The staff of the dental school included lecturers in orthodontics, preventive dentistry and dental surgery, a prosthetist, a dental registrar and the director. The first indication of medical and surgical teaching for King’s students came in 1923 when medical and surgical tutors were appointed to the staff.

Plan of the Dental Department opened in 1923 (Ref: KH/PLAN2/38)Plan of the Dental Department opened in 1923 (Ref: KH/PLAN2/38)In 1935 a new building funded by the Stock Exchange Dramatic and Operatic Society was completed at the Medical School. The ground floor was given to the dental school to convert into a conservation department with 35 dental chairs and units, a separate children’s conservation room, laboratories, phantom head room and teaching rooms. The work was completed in 1939.

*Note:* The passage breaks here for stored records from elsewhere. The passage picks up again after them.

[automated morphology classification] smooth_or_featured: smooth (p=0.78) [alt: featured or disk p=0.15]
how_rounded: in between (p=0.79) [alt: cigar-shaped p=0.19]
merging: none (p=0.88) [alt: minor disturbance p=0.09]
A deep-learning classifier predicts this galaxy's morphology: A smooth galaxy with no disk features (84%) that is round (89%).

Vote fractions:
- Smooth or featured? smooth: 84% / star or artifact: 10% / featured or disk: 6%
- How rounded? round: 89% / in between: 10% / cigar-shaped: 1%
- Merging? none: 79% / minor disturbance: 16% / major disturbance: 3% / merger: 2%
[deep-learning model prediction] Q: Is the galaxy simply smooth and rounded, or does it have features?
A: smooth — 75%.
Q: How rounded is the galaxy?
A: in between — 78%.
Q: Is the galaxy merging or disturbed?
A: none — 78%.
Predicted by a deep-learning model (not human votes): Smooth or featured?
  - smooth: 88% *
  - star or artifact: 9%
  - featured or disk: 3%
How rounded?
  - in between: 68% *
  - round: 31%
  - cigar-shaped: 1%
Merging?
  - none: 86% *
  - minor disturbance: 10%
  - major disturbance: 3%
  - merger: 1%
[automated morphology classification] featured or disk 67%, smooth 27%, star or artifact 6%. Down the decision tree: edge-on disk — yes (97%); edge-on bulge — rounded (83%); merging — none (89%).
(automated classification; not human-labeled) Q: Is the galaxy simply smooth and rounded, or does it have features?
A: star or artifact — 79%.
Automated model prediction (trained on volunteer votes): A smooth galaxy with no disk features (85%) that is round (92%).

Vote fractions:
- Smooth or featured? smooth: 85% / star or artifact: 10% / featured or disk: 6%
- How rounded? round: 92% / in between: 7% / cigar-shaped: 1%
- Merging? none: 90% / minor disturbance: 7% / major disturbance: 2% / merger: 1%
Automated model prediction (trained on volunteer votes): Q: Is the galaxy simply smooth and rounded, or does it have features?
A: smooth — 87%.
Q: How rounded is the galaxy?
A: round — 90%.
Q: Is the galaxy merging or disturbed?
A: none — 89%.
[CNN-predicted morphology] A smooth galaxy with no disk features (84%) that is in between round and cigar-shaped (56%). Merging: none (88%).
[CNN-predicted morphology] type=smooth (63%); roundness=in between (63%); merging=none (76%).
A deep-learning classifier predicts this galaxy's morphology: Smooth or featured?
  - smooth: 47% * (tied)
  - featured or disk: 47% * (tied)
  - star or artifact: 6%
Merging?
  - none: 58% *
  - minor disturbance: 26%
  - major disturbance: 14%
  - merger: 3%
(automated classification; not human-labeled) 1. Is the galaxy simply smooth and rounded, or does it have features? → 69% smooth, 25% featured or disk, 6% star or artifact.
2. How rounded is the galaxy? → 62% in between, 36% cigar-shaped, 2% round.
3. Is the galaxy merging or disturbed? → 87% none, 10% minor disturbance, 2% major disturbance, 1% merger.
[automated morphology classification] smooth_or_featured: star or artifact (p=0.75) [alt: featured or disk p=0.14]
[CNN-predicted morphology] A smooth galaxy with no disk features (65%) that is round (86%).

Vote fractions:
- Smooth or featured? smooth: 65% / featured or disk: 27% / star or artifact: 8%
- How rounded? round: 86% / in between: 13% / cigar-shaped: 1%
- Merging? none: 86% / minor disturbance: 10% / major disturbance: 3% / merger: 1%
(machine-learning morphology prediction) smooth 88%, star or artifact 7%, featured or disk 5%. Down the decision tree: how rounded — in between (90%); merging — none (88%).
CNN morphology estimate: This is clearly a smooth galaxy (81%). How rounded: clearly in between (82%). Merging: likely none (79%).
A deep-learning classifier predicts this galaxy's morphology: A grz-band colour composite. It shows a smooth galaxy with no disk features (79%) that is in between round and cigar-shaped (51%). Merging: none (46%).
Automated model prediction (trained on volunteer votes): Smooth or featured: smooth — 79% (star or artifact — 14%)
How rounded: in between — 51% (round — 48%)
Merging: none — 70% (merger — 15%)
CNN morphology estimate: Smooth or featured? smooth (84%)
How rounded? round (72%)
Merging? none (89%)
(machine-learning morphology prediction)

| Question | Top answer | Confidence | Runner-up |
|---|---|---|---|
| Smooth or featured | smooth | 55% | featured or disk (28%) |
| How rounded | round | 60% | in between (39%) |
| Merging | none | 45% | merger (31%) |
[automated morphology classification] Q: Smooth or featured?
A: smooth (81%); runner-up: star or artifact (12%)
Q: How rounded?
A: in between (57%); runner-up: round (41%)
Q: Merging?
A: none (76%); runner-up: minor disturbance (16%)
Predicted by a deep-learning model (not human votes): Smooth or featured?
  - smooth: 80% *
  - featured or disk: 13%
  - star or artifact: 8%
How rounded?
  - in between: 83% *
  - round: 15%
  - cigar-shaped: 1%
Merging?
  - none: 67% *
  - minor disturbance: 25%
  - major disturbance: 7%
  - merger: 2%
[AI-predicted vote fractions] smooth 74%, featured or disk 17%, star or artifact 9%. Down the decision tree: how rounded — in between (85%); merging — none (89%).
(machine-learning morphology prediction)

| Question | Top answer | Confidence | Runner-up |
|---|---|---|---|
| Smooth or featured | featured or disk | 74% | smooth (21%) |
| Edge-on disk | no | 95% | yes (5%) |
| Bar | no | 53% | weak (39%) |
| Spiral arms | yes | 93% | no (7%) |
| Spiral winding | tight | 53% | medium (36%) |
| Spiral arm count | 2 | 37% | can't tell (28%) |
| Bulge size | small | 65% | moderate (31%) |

During the Second World War King’s College was evacuated to Glasgow. The dental students who remained were taught at King’s Hospital and at the remaining dental schools and hospitals in London and the surrounding area. There were several meetings about what to do if London was bombed. It was decided that the students should use their discretion if and when the bombings occurred as to whether to carry on. The conservation room did suffer from a bomb landing nearby which blew out of the glass windows in the room. Indirectly the hospital suffered again when its consignment of dental chairs from S.S. White in America was sunk in the Atlantic.

One of the outcomes of the War was an increased interest in research. On 1st June 1946 a research unit into caries and periodontal disease was founded to house the work of J.D. King, a former King’s student with a Beit Memorial Fellowship. Dental students began to receive wider medical education in 1947 when a course of 30 general surgical lectures began.

The 1948 National Health Act bought many changes. The Medical and Dental School split from King’s College and became an independent school of the University. The introduction of the National Health Service led to an increased demand for treatment. The Teviot Committee, which had been set up to investigate the future need for dental treatment, warned that the number of dental students would have to increase from 500 to 900 a year to cope with this increase.

The number of students at the Dental School had varied somewhat over the years. For the first fifteen years of its existence the number of students enrolling each year hadn’t reached double figures. Between 1920 and 1943 the average student intake per year had been 9.5. The amount obviously dropped in the Second World War but in 1947 and 1948, as an experiment, 20 students a year were taken on. This amount of students overstretched each department but the intake continued. The average student intake between the years 1946 – 1956 was 23 with the number reaching as high as 27 in several years. There was a small increase in staff and space in the 1950s but bigger steps were required. In 1956 the Dental School decided a completely new school with facilities for an intake of 40 students a year was required. The University Grants Committee visited the school and asked them to submit plans. Many years of planning and building followed and eventually a completely new building was constructed and the new Dental School opened in May 1966.

Other decisions affecting the students had been made in the meantime. In 1961 practical pharmacology was introduced to the curriculum. In 1962 it was decided that students would be supplied with a set of sterilised instruments for each patient. Prior to this, students purchased their own complete set of instruments and sterilised them in between patients. The increased number of patients had made this system impractical.

The new building allowed more students to enrol each year, with the number reaching about 50 in the early 1970s, enabling more patients to be treated. A further development occurred in 1983 when the Medical and Dental School remerged with Kings College. In 1998 a further merger too place when the School merged with the United Medical and Dental Schools of Guy’s and St Thomas’ Hospitals.